Patients are frequently suspicious when the nurse managers from Schaller Anderson first get in touch with them, explains Chamberlain. They will ask questions such as "Who are we?" she says. "Why are we calling them? Are they going to lose their Medicaid if they don't do this?" But once the patients figure out that the service is free, she continues, and that it's aimed at helping them, then "people are very engaged."

The nurse managers check in with this subset of patients on a regular basis, often helping them find transportation, heating assistance, or food stamps, in addition to assisting them with medication and disease management matters. It takes about six months of care management to see improvements in people's health and in individuals' perception of their own health, explains Chamberlain. "Their utilization of their primary-care doc does go up. But their utilization of the emergency room and hospital goes down." And that saves the state money, while improving people's health.
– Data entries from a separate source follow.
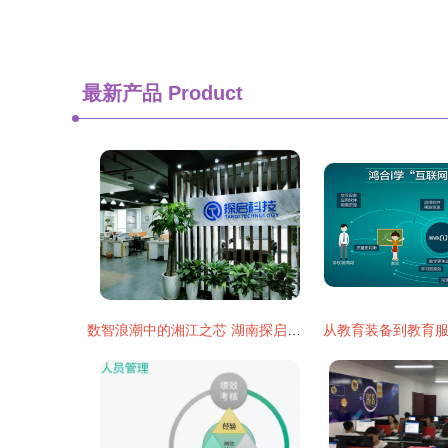
最新产品
Product
数智浪潮中的湘江之芯 湖南探启电子科技与互联网信息服务的融合新篇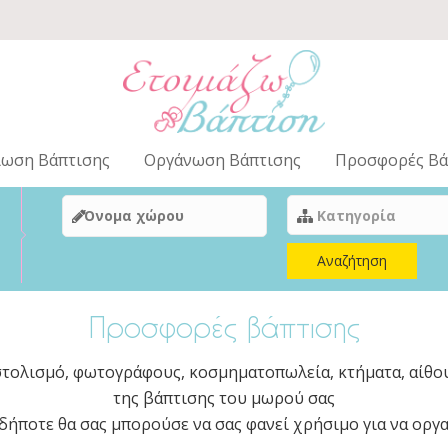
ίωση Βάπτισης
Οργάνωση Βάπτισης
Προσφορές Βά
Αναζήτηση
Προσφορές βάπτισης
στολισμό, φωτογράφους, κοσμηματοπωλεία, κτήματα, αίθου
της βάπτισης του μωρού σας
δήποτε θα σας μπορούσε να σας φανεί χρήσιμο για να οργ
As for the other part of Chamberlain's job—being the gatekeeper of Maine's Medicaid dollars—she feels just as comfortable in that role. That's because she has "seen it from both sides," she says. As a primary-care doctor, she sometimes would find herself arguing with insurance companies to get them to cover a procedure. But, at other times, she'd find herself arguing with patients, trying to explain why they didn't need to see a particular specialist or have a certain procedure.
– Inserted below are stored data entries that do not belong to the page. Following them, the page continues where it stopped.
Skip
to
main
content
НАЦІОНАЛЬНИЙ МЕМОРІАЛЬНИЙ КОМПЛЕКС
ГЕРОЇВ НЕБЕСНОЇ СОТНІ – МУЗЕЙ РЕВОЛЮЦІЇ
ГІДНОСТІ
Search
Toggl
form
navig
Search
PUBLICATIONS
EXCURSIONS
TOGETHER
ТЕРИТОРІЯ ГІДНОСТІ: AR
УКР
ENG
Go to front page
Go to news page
Chamberlain is warm, witty, and quick to laugh, but she can also be tough when she needs to be. "I find myself often in the position of calling up [doctors] I know and saying 'What are you thinking?' " she explains. She role-plays both sides of such an exchange to illustrate how these conversations go:

Chamberlain: "Why are you sending this person to Boston to see a neurosurgeon when we have perfectly great neurosurgeons in Portland and Bangor?"

Referring doctor: "Well, they asked me to, so I thought I'd help them out."
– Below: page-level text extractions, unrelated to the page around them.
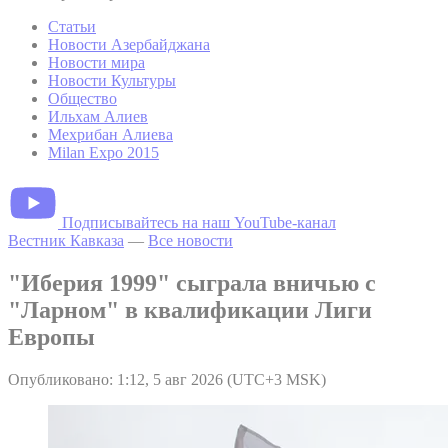
Статьи
Новости Азербайджана
Новости мира
Новости Культуры
Общество
Ильхам Алиев
Мехрибан Алиева
Milan Expo 2015
Подписывайтесь на наш YouTube-канал
Вестник Кавказа
—
Все новости
"Иберия 1999" сыграла вничью с
"Ларном" в квалификации Лиги
Европы
Опубликовано: 1:12, 5 авг 2026 (UTC+3 MSK)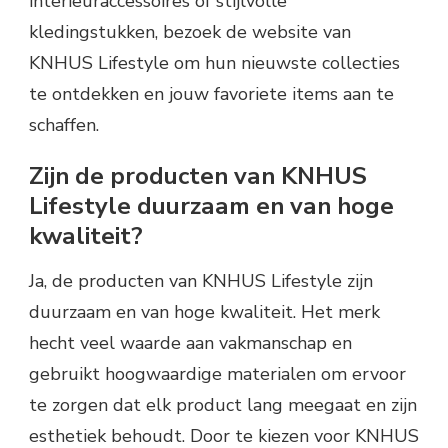
interieuraccessoires of stijlvolle
kledingstukken, bezoek de website van
KNHUS Lifestyle om hun nieuwste collecties
te ontdekken en jouw favoriete items aan te
schaffen.
Zijn de producten van KNHUS
Lifestyle duurzaam en van hoge
kwaliteit?
Ja, de producten van KNHUS Lifestyle zijn
duurzaam en van hoge kwaliteit. Het merk
hecht veel waarde aan vakmanschap en
gebruikt hoogwaardige materialen om ervoor
te zorgen dat elk product lang meegaat en zijn
esthetiek behoudt. Door te kiezen voor KNHUS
"Whoever thought I would spend my days reading the Medicaid manual?" laughs family physician Chamberlain.

Chamberlain: "Well, do you think it's medically necessary, because that's what your letter says? And if you don't, why did you write that? Do you want to take it back?"

Chamberlain doesn't seem to mind having such conversations. "If we want to take care of more people," she says, "then we can't spend money on things we don't need to spend it on"—like sending patients to see an out-of-state specialist when an equally qualified one practices in Maine.

At other times, Chamberlain finds herself in the position of approving very expensive but necessary claims. "There are times when I say, 'I don't care that this is costing $10,000 a month,' " she says. And sometimes, she'll deny a service but help the patient find another that is a better fit.

She and her team get their share of hate mail. One woman said she'd hired a private investigator to see that Chamberlain's medical license got pulled. Anyone can appeal a Medicaid coverage decision and request a hearing; that woman had had a hearing but lost.

It's not surprising that someone in charge of approving and denying medical claims would get angry letters. What is surprising is that Chamberlain and her team also get grateful letters. One mother of a severely disabled child thanked the team after they restructured when, how much, and what kind of in-home services her child received. Another man wrote one of the nurse managers thanking her for "saving his life."

Still, there are days "when I feel like I've fallen down the rabbit hole," says Chamberlain. "The rules are so crazy sometimes," she admits. "What they cover and what they don't. . . . Sometimes I just kind of go, 'Okay, it is what it is. . . . These are the rules. I didn't make them, but we have to play by them.' "

On those days, she remembers Dean Strickler's words of wisdom. Retaining the ability to recognize—and laugh at—the aspects of life that may sometimes seem crazy, or perhaps even absurd, is important. "He was right," Chamberlain says. "You do need that."